Mi hermano me acompañó hasta la frontera. Primero me dirigí al Paraguay, y de allí seguí más para el norte. Soy un hombre que puede resistir la tristeza y la decepción, mas no la angustia. Me atormentaba la idea de que un día me encontraran y me llevaran a una prisión. Comprendí que no me detendría hasta que un océano me separara de mis perseguidores. Por teléfono, mi esposa me decía que era un delirio continuar más lejos, pero no la oí, estaba ciego de terror.
Llegué a Panamá y me quedé un mes en casa de un amigo exiliado. Por intermedio suyo conocí a Leonardo Soler, capitán de un mercante español (y de quien estoy por siempre agradecido). Él supo darme un lugar en su barco que iba para Asia. A solicitud mía, me dejó en su último destino.
Ahora, más de veinte años después de aquella desesperada travesía, puedo decir que he encontrado sosiego. Me he hecho de un nombre en este lugar. Aprendí el idioma, y aunque difícilmente llegan noticias del otro lado del mundo, recibo alguna carta de mi hermano que leo con efusión. No me quejo de mi suerte, he sabido acostumbrarme a todo. También a los largos y duros inviernos. Y he descubierto que la naturaleza, como la vida, nos entrega compensaciones: ya en el frío más atroz, ya en ese frío innumerable, el alma se apacigua con la vista de la nieve.

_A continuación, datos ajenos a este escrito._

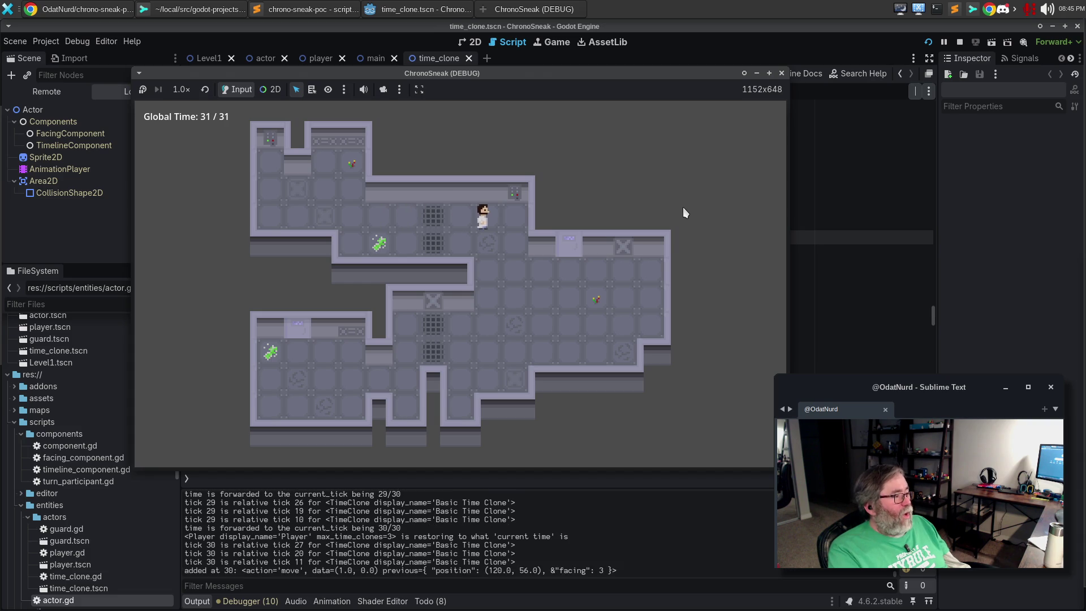
pyautogui.press('Right')
pyautogui.press('Right')
pyautogui.press('Down')
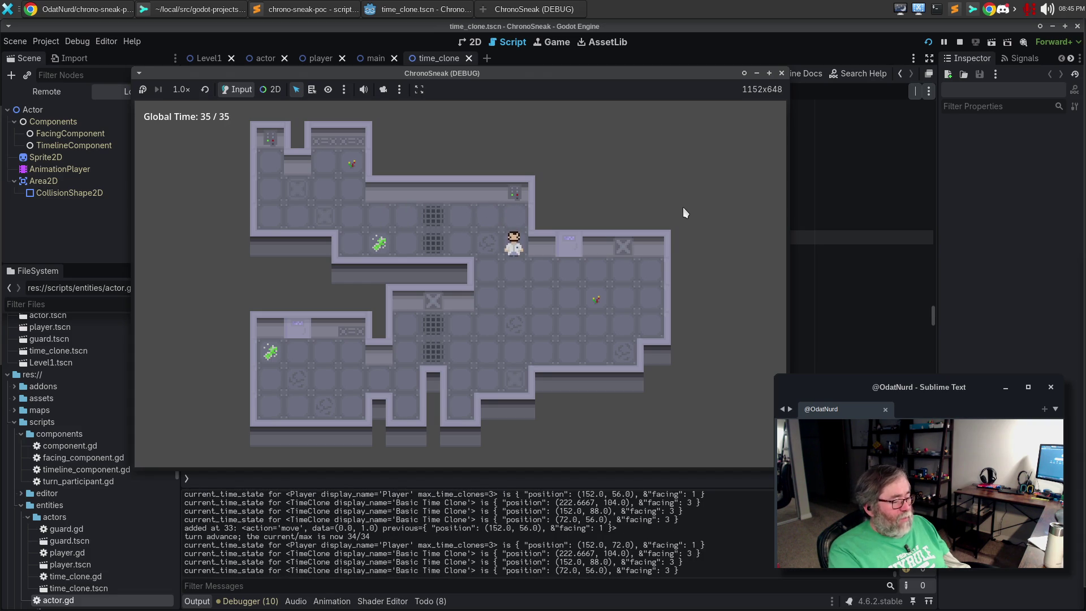
pyautogui.press('z')
pyautogui.press('z')
pyautogui.press('z')
pyautogui.press('z')
pyautogui.press('z')
pyautogui.press('Down')
pyautogui.press('Right')
pyautogui.press('Right')
pyautogui.press('Right')
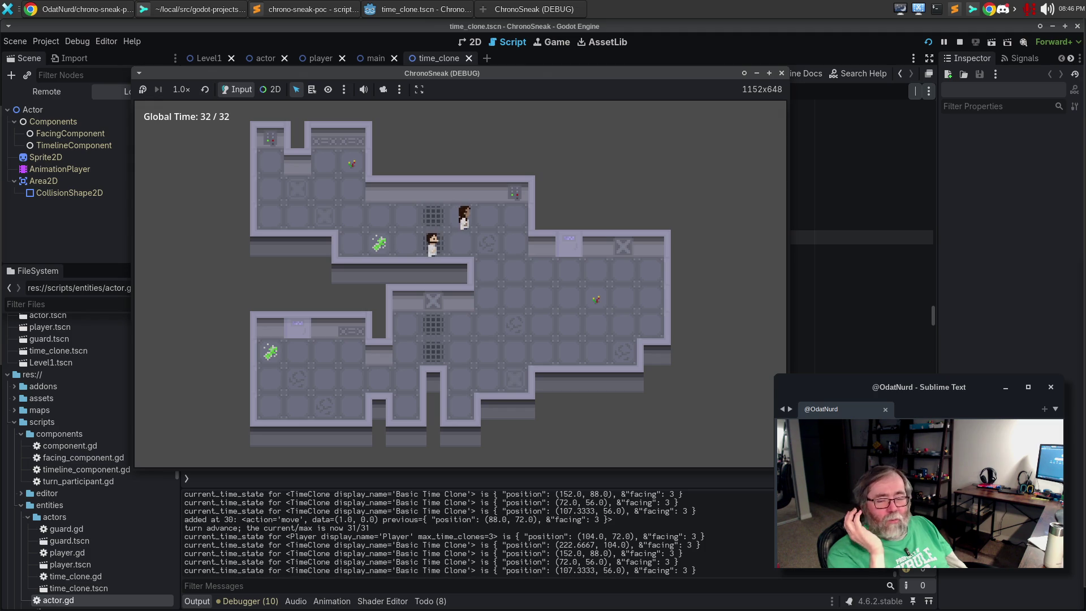
# Step: Open the system sound menu from the tray speaker icon
pyautogui.click(1046, 9)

En ocasiones, cuando la blancura del paisaje es profusa, recuerdo aquel prodigioso tiempo con Borges y el relato en el cual me involucré. Siento gran curiosidad por saber qué camino tomó, qué rostro adquirió, y si su autor desoyó o no mis palabras. Probablemente nunca lo sabré. Probablemente nadie sabrá nunca que fui yo, Alonso Villaseñor, quien concibió un nombre y un final para esa historia.
Nota a pie de página
El cuento Islandia, de Alonso Villaseñor, se publicó en el suplemento del diario La Prensa el 15 de mayo de 1968, en el Perú.